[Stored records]

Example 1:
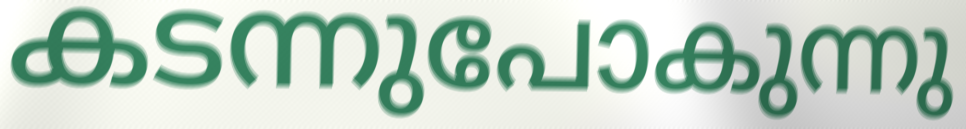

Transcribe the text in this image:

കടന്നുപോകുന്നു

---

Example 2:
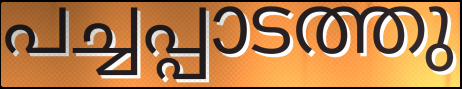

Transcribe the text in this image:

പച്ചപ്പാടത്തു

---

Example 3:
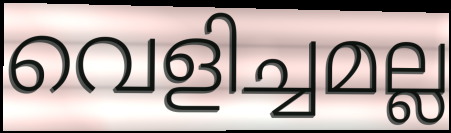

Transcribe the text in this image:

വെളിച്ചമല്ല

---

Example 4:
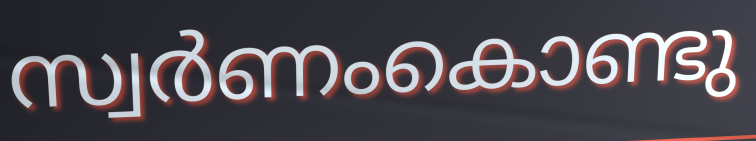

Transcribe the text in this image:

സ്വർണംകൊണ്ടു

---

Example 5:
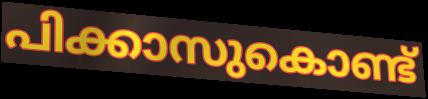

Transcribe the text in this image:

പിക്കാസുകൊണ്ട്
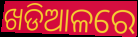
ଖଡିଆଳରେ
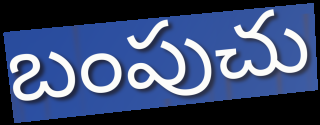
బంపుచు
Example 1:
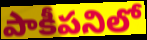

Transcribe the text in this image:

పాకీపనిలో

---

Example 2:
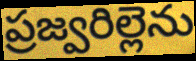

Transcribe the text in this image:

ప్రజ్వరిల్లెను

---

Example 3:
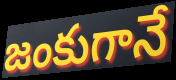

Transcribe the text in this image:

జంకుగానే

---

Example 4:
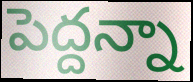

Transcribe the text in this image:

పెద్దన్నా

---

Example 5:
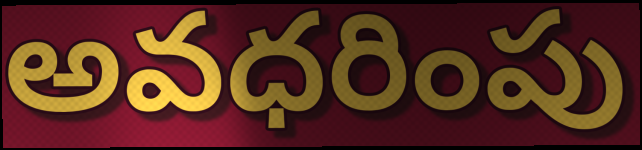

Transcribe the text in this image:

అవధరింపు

§ Instructions for the task
Nothing but the records, copied exactly and stripped of pictures, should be returned.

§ Answer to this problem
Example 1:

Transcribe the text in this image:

കടന്നുപോകുന്നു

---

Example 2:

Transcribe the text in this image:

പച്ചപ്പാടത്തു

---

Example 3:

Transcribe the text in this image:

വെളിച്ചമല്ല

---

Example 4:

Transcribe the text in this image:

സ്വർണംകൊണ്ടു

---

Example 5:

Transcribe the text in this image:

പിക്കാസുകൊണ്ട്
ଖଡିଆଳରେ
బంపుచు
Example 1:

Transcribe the text in this image:

పాకీపనిలో

---

Example 2:

Transcribe the text in this image:

ప్రజ్వరిల్లెను

---

Example 3:

Transcribe the text in this image:

జంకుగానే

---

Example 4:

Transcribe the text in this image:

పెద్దన్నా

---

Example 5:

Transcribe the text in this image:

అవధరింపు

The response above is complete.